EXERCISE INSTRUCTIONS
Pick each line that has "High" out of the records.

ENTRIES PROVIDED
= Beginning of Section =

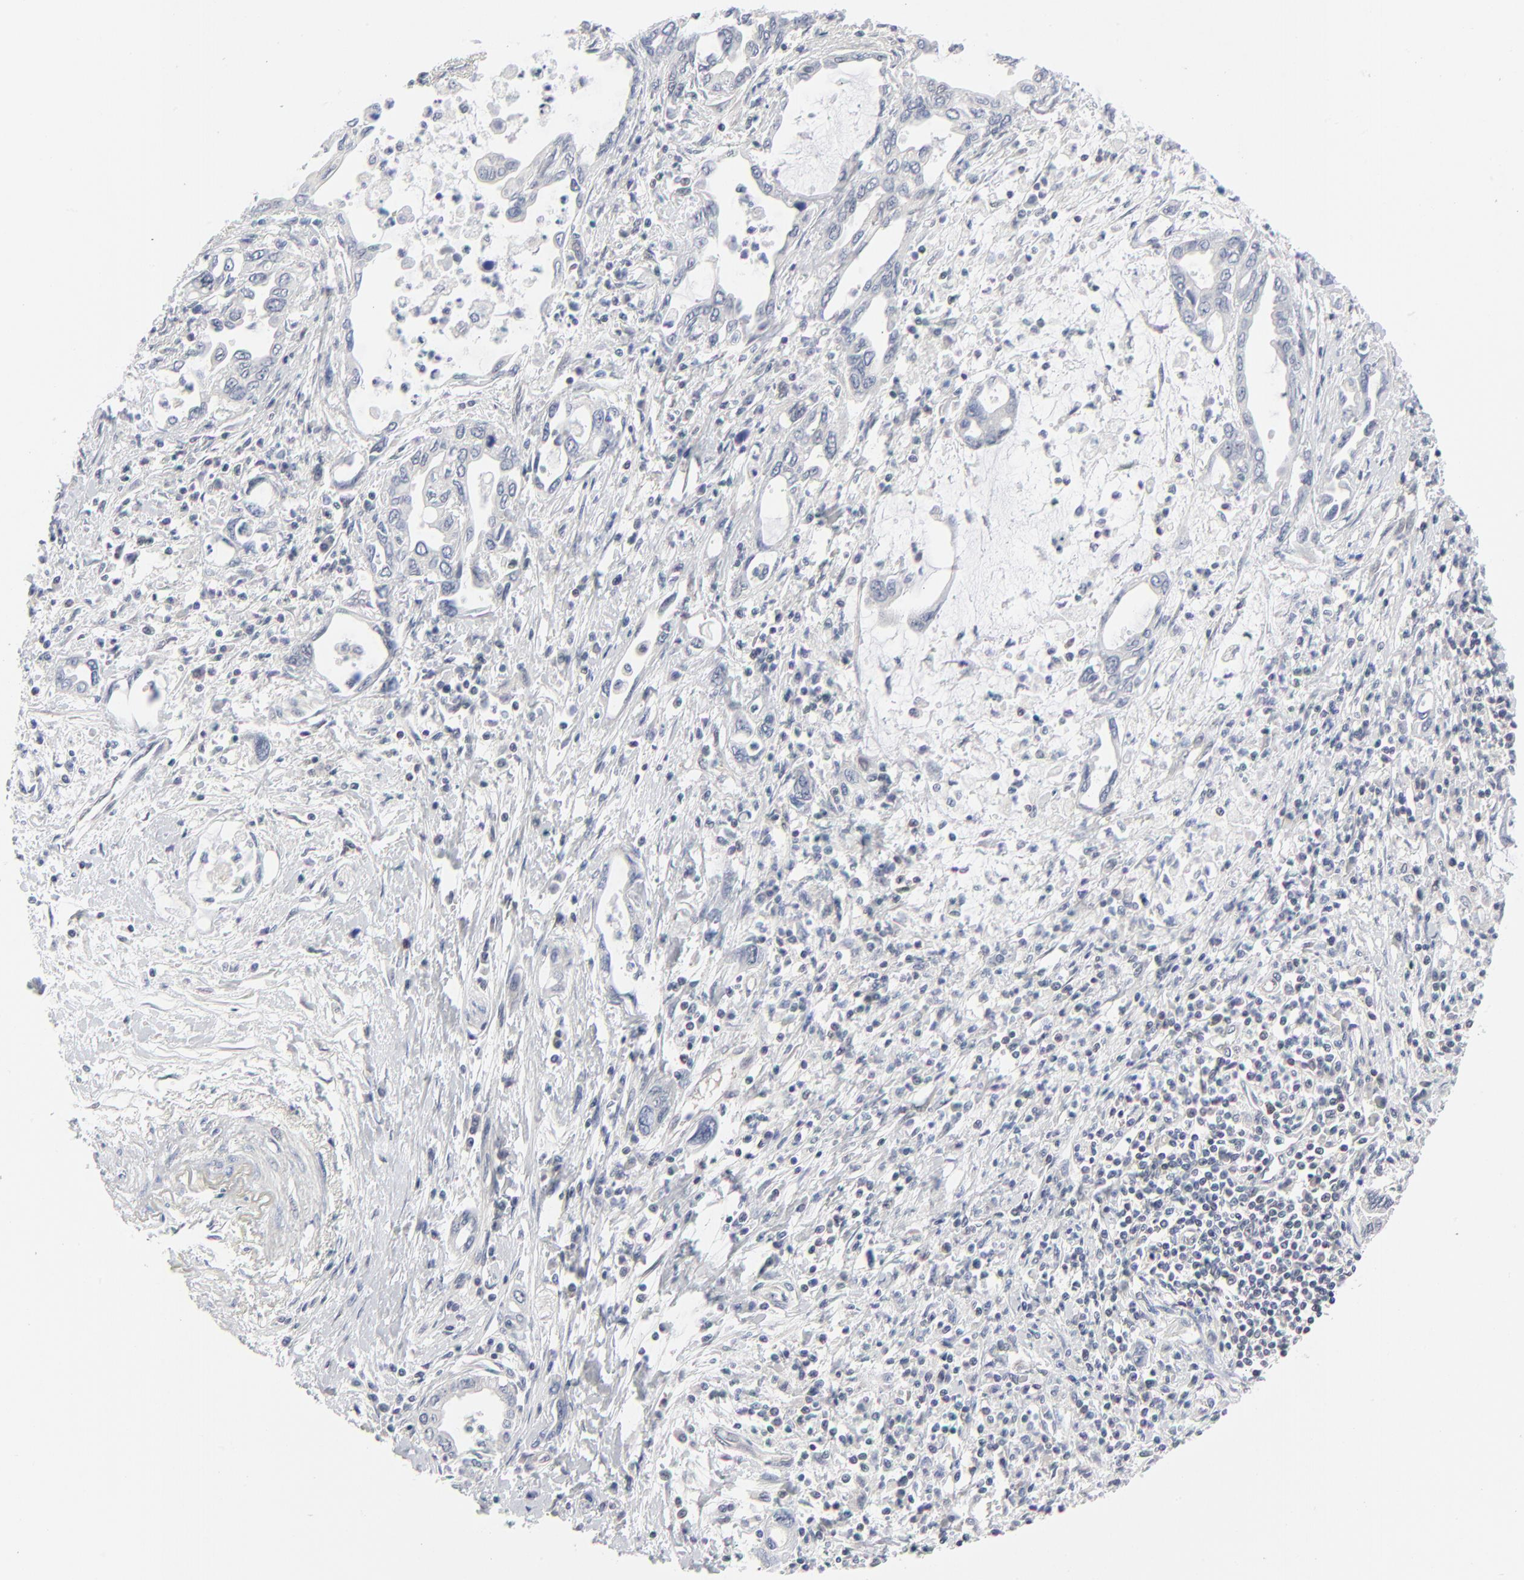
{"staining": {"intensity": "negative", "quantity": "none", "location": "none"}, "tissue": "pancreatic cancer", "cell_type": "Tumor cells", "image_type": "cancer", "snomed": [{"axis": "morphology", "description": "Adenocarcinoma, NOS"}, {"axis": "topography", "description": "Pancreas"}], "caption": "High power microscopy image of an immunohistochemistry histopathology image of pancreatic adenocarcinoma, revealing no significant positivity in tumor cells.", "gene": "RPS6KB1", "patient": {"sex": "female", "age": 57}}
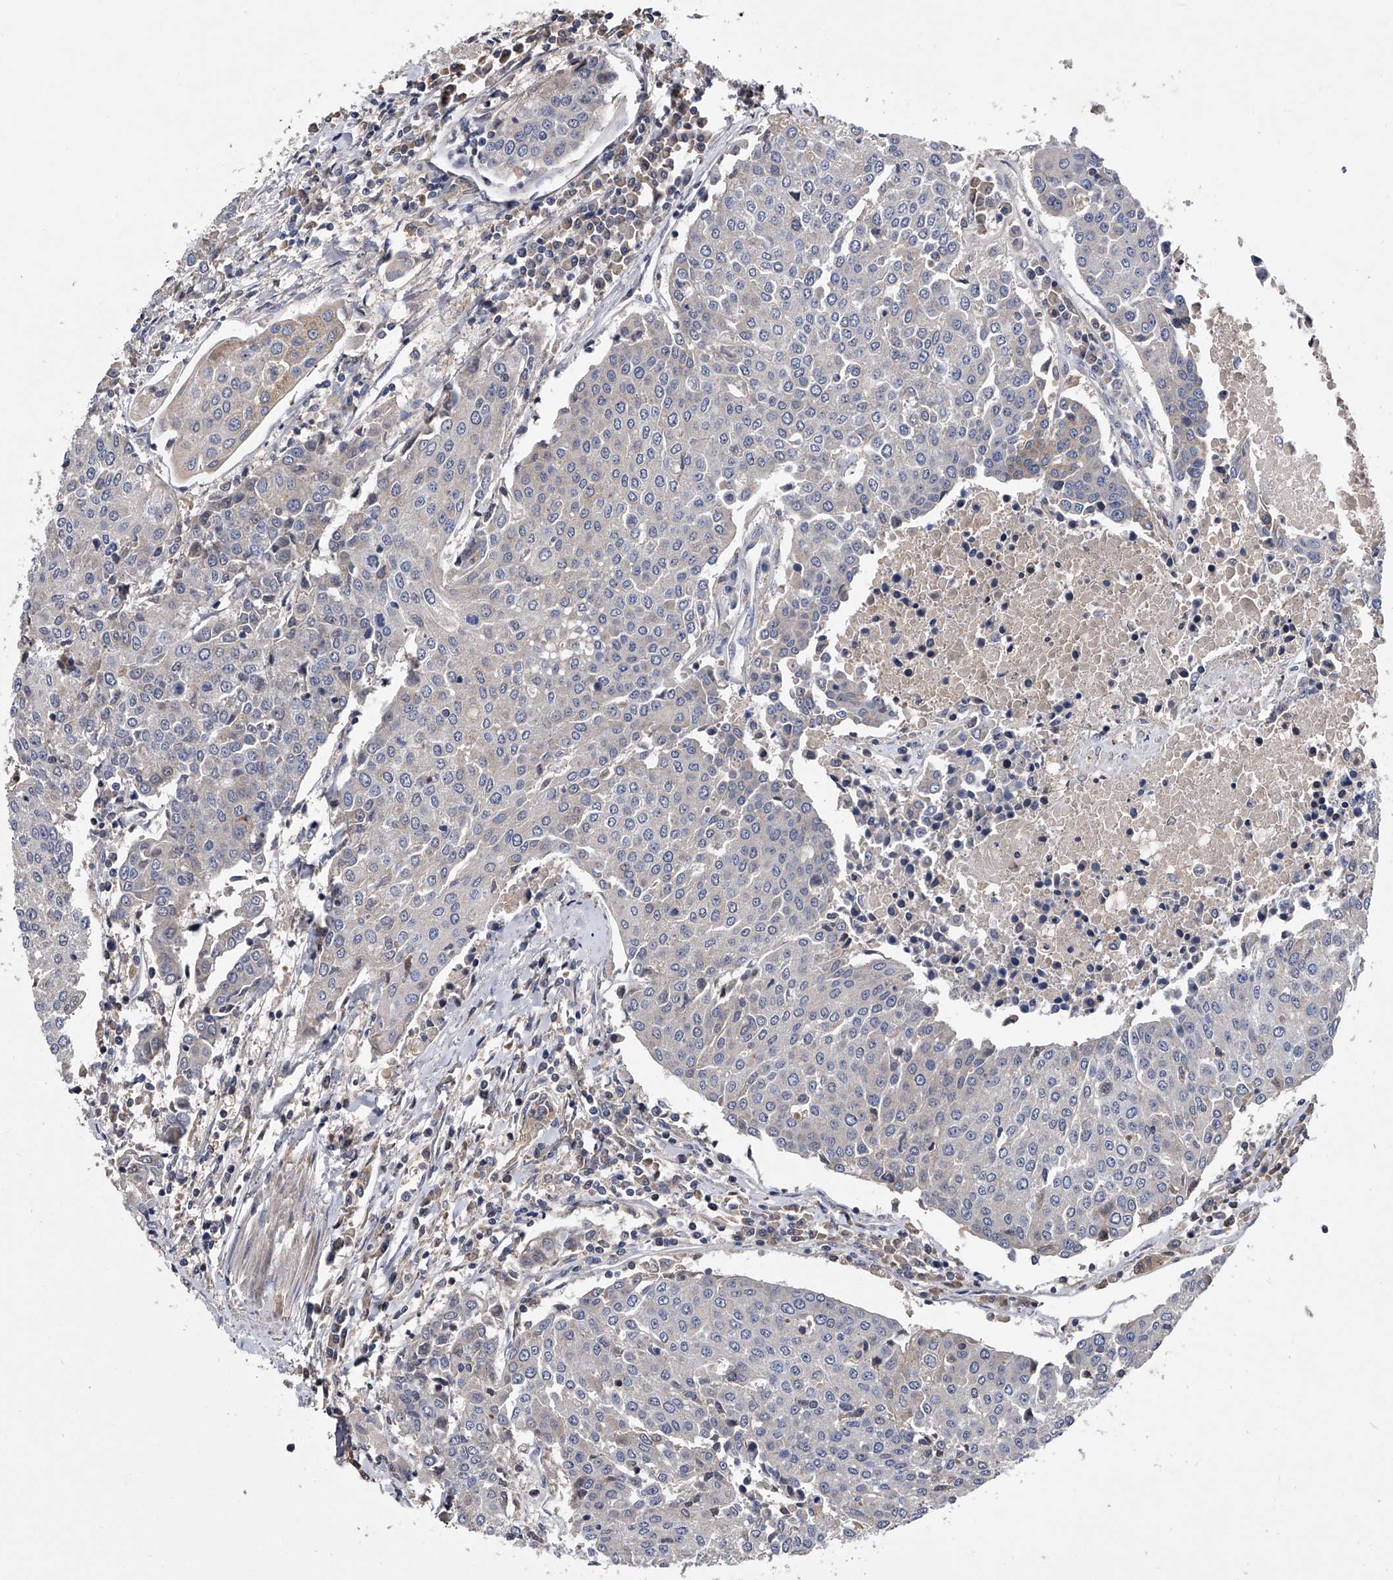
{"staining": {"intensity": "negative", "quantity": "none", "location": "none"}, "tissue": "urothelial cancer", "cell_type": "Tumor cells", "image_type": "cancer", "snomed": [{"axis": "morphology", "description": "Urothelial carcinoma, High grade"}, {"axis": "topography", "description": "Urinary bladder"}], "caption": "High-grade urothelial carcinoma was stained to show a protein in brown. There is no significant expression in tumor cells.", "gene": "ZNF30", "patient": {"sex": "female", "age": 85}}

= End of Section =
= Beginning of Section =

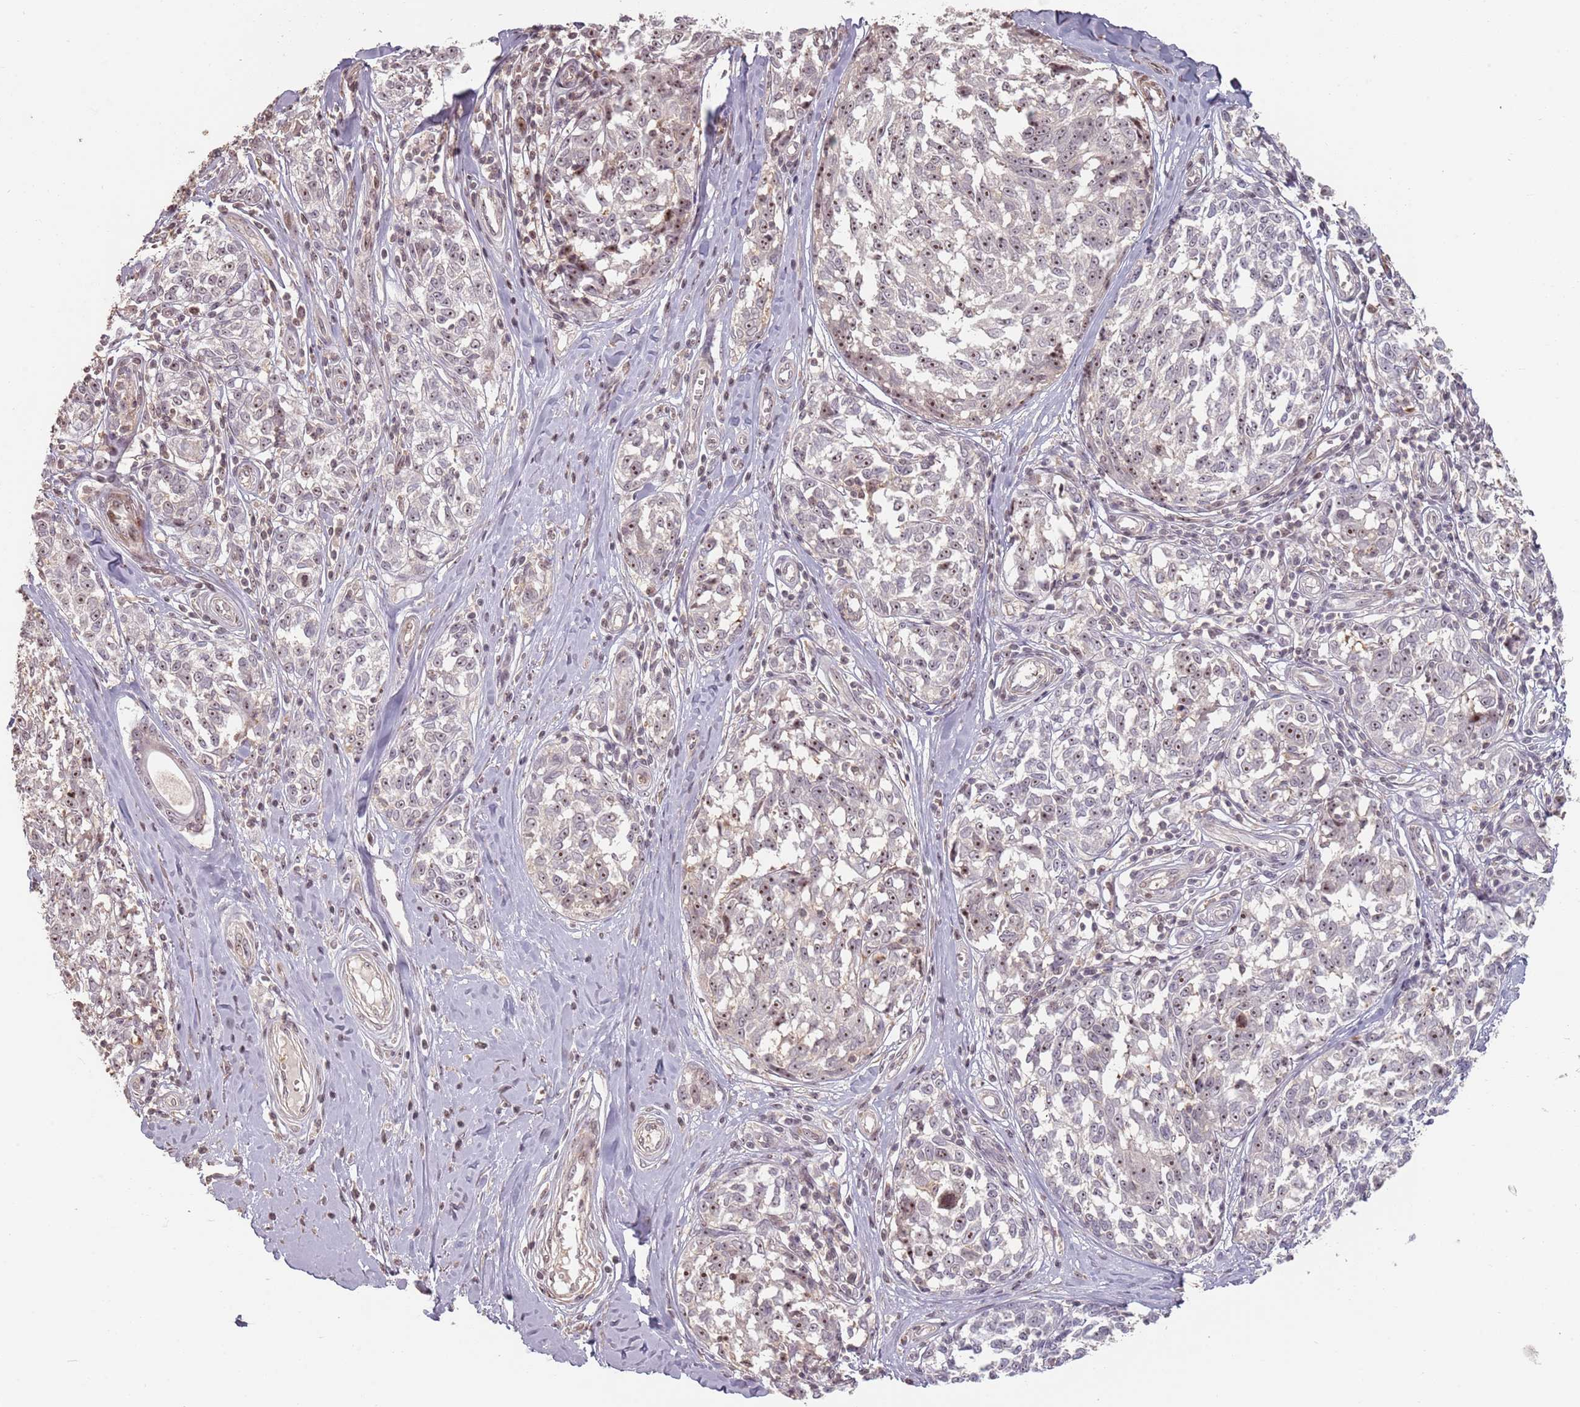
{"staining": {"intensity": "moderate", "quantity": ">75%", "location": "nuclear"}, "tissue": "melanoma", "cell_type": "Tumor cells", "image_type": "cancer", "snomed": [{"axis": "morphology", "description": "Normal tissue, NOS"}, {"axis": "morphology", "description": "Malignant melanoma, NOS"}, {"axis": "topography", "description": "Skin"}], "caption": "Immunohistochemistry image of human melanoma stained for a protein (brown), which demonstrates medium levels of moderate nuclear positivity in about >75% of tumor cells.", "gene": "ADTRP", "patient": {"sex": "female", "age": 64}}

= End of Section =

ANSWER SPACE
{"staining": {"intensity": "negative", "quantity": "none", "location": "none"}, "tissue": "pancreatic cancer", "cell_type": "Tumor cells", "image_type": "cancer", "snomed": [{"axis": "morphology", "description": "Adenocarcinoma, NOS"}, {"axis": "topography", "description": "Pancreas"}], "caption": "High power microscopy image of an immunohistochemistry histopathology image of pancreatic adenocarcinoma, revealing no significant positivity in tumor cells.", "gene": "RPS6KB1", "patient": {"sex": "female", "age": 57}}
{"staining": {"intensity": "negative", "quantity": "none", "location": "none"}, "tissue": "urothelial cancer", "cell_type": "Tumor cells", "image_type": "cancer", "snomed": [{"axis": "morphology", "description": "Urothelial carcinoma, High grade"}, {"axis": "topography", "description": "Urinary bladder"}], "caption": "High-grade urothelial carcinoma was stained to show a protein in brown. There is no significant expression in tumor cells.", "gene": "ZNF30", "patient": {"sex": "female", "age": 85}}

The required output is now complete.